#### TASK REQUIREMENTS
Copy the items below verbatim, from the first line up to and including the line containing "1: (367, 223)".

* begin *

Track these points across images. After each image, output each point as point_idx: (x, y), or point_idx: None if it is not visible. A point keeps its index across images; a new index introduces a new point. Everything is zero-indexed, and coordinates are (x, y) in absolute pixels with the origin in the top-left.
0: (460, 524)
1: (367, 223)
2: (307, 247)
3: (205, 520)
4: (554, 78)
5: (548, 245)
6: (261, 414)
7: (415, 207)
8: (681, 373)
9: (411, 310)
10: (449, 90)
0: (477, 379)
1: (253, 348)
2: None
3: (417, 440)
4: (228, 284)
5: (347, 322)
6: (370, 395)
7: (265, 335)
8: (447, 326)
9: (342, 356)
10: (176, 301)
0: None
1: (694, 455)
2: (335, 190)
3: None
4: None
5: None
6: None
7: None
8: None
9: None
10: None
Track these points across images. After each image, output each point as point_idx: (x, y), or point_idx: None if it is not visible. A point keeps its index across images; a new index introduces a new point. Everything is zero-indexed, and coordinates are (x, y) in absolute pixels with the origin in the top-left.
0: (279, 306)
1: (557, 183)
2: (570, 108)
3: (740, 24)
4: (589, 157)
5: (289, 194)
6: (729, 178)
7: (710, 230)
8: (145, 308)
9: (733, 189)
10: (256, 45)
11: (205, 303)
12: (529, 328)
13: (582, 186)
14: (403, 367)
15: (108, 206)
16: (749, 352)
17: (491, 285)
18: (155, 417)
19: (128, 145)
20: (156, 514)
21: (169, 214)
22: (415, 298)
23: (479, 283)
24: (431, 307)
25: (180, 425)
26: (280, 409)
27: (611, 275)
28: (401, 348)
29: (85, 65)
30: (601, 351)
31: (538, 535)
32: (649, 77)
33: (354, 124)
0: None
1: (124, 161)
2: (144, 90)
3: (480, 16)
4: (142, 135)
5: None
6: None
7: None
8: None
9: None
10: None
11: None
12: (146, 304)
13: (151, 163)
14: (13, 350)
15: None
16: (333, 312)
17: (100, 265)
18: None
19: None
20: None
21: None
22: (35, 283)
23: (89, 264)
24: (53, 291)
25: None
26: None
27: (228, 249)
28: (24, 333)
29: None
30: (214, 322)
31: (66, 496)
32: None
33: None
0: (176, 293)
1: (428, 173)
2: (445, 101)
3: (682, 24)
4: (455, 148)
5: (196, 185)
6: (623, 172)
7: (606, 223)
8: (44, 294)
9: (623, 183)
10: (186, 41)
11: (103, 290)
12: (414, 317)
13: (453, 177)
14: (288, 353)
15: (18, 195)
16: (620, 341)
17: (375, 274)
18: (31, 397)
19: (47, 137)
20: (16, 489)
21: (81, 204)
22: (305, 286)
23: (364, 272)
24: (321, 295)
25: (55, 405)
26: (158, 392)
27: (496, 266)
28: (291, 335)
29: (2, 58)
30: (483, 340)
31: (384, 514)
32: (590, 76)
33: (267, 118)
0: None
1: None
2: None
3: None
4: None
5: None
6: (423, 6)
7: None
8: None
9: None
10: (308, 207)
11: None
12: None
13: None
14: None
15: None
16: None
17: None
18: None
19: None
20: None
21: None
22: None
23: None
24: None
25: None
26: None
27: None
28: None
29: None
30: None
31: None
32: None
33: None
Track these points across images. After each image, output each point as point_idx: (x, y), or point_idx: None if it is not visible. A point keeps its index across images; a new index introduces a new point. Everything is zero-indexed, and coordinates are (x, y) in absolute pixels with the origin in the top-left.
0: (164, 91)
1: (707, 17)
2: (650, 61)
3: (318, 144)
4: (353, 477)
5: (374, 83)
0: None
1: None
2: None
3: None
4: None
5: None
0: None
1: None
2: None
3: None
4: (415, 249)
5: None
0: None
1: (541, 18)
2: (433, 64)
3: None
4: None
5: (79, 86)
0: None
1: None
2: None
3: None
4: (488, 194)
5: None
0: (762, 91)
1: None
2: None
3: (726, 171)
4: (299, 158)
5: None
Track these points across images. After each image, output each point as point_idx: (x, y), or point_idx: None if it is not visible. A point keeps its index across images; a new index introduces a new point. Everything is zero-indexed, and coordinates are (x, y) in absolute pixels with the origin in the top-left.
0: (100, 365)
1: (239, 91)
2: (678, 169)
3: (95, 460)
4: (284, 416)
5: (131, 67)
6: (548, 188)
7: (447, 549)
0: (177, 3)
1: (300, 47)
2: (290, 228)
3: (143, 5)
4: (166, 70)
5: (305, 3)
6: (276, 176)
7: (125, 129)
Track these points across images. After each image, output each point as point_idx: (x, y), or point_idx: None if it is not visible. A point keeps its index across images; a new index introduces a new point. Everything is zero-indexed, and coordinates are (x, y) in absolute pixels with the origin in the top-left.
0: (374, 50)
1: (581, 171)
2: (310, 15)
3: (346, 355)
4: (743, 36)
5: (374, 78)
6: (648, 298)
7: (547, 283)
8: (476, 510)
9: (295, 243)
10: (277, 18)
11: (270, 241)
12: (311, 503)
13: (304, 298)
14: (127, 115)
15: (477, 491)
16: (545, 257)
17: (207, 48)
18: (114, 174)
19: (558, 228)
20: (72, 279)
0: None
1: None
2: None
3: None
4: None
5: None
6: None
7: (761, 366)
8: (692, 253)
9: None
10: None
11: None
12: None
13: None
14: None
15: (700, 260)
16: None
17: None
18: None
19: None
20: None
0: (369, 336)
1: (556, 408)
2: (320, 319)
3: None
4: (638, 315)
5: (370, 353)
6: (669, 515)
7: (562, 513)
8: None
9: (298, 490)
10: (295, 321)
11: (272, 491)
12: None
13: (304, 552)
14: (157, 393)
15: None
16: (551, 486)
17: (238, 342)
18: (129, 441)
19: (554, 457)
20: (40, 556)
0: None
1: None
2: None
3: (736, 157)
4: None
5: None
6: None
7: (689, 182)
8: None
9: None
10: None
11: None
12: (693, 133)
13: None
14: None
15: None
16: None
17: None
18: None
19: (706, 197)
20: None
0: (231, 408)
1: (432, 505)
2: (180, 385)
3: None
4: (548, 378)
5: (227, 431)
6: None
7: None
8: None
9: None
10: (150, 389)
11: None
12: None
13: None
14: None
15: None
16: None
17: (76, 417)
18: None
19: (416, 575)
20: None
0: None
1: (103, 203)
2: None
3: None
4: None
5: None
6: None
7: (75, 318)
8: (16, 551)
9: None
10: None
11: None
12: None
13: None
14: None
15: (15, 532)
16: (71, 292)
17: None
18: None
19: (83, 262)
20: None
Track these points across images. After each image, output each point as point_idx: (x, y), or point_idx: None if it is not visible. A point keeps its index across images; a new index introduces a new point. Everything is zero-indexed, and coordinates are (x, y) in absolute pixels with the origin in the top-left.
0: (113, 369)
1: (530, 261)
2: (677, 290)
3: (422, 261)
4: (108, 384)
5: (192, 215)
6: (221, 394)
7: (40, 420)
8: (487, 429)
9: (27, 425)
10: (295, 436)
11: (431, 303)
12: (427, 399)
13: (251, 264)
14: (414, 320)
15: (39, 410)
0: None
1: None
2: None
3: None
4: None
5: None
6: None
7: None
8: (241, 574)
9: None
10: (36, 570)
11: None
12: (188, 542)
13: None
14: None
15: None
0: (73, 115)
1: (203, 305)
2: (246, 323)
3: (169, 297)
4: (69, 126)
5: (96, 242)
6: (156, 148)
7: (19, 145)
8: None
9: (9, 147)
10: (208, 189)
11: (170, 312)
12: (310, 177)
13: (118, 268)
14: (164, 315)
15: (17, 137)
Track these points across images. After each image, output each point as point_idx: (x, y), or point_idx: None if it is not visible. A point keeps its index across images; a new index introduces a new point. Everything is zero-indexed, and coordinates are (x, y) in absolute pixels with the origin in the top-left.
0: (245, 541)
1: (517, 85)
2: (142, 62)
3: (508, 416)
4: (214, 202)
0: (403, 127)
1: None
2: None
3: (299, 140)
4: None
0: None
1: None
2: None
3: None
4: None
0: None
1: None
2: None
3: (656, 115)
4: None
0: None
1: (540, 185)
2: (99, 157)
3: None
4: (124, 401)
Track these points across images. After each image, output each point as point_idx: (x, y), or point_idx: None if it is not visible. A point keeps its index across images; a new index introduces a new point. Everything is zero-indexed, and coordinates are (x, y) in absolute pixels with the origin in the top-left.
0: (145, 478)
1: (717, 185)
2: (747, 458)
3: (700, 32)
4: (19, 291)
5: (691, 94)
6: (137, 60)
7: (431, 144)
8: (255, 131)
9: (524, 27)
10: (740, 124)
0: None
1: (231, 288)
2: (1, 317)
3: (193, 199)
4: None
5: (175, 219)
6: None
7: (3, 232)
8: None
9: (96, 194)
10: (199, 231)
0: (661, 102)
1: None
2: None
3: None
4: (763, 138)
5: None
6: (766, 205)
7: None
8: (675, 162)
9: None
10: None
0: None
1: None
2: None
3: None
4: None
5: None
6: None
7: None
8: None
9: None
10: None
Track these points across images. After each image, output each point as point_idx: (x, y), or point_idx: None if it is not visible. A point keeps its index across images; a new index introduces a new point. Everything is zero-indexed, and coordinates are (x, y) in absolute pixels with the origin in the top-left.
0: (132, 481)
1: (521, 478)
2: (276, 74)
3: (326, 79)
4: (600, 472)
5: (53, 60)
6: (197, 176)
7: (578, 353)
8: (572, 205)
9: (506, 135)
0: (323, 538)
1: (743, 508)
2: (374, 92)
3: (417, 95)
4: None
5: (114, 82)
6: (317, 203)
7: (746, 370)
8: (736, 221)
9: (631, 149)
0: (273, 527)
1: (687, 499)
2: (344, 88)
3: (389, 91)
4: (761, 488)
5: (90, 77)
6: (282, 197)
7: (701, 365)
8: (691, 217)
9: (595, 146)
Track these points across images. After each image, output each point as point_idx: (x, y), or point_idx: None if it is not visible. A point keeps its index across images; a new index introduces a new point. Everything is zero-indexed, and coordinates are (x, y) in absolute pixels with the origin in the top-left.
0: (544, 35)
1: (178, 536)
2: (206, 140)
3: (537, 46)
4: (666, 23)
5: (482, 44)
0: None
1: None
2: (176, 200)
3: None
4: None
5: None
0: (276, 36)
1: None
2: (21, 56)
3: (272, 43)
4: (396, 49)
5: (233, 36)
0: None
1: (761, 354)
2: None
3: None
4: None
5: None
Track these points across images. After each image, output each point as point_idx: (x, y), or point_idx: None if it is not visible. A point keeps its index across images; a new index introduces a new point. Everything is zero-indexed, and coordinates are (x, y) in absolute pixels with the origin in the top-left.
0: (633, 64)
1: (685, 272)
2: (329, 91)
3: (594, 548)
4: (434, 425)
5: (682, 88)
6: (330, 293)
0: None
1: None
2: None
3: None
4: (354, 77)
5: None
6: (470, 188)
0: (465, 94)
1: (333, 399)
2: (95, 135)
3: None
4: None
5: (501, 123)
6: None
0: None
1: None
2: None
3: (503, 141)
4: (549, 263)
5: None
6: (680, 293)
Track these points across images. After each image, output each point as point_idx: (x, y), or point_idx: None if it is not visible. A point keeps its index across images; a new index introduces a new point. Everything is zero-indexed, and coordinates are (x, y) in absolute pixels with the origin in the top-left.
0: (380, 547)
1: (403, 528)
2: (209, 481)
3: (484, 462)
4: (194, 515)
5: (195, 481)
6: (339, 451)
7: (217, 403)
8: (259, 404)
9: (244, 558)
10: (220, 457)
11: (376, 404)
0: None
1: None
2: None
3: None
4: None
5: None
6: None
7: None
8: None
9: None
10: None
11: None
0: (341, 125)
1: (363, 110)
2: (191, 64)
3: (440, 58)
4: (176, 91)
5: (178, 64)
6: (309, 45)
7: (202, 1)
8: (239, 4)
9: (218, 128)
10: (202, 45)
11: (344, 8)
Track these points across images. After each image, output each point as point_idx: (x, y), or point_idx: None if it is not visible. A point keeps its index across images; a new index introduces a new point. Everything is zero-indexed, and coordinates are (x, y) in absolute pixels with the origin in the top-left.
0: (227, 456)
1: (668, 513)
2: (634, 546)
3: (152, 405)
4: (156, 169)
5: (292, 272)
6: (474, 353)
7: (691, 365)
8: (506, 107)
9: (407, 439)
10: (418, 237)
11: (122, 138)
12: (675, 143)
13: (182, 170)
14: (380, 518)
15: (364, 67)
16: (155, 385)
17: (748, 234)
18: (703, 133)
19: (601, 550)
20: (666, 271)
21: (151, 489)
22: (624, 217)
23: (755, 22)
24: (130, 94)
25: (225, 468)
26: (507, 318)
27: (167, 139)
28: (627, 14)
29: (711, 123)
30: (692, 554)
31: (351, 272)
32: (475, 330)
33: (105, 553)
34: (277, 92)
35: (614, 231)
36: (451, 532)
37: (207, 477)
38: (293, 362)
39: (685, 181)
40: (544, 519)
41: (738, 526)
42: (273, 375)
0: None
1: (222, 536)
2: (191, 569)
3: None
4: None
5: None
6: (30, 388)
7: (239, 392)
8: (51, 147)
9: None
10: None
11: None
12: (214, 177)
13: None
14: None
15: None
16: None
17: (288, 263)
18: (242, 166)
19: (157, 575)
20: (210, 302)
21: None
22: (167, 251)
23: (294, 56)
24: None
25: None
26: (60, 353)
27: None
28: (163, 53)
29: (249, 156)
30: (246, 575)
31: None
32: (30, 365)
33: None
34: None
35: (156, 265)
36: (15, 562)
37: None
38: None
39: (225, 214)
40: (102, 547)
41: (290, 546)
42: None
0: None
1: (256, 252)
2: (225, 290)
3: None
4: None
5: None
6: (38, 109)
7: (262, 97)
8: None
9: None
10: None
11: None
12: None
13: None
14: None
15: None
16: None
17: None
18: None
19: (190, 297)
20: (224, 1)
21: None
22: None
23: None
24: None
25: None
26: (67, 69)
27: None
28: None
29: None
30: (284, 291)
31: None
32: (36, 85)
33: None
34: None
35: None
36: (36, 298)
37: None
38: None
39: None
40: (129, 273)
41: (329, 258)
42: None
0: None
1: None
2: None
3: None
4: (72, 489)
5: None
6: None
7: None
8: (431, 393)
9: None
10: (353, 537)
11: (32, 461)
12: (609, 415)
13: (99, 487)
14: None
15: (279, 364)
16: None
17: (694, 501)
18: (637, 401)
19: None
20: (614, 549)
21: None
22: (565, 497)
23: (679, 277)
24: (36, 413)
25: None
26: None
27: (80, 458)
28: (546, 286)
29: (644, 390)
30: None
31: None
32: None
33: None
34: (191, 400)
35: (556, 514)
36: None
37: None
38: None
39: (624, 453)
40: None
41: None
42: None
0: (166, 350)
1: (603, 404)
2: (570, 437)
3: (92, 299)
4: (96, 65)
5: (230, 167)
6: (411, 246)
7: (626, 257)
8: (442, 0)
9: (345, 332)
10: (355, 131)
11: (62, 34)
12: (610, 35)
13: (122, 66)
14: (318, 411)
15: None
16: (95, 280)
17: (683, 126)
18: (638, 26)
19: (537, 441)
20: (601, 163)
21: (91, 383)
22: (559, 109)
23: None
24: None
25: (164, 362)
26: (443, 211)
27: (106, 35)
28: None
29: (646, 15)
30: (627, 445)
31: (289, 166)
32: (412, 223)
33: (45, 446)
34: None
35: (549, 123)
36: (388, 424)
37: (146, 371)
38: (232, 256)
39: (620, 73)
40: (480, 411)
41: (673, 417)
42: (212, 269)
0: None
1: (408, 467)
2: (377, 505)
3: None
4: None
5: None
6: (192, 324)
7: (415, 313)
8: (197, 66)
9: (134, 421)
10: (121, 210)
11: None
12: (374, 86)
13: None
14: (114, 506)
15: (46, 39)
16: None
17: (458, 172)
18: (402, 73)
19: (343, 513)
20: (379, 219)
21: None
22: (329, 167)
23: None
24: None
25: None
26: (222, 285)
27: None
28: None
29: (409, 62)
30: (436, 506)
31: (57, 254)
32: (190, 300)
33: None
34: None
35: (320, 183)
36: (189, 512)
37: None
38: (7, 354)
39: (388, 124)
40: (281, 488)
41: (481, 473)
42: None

* end *

#### REPLY
Track these points across images. After each image, output each point as point_idx: (x, y), or point_idx: None if it is not visible. A point keeps its index across images; a new index introduces a new point. Everything is zero-indexed, and coordinates are (x, y) in absolute pixels with the origin in the top-left.
0: (460, 524)
1: (367, 223)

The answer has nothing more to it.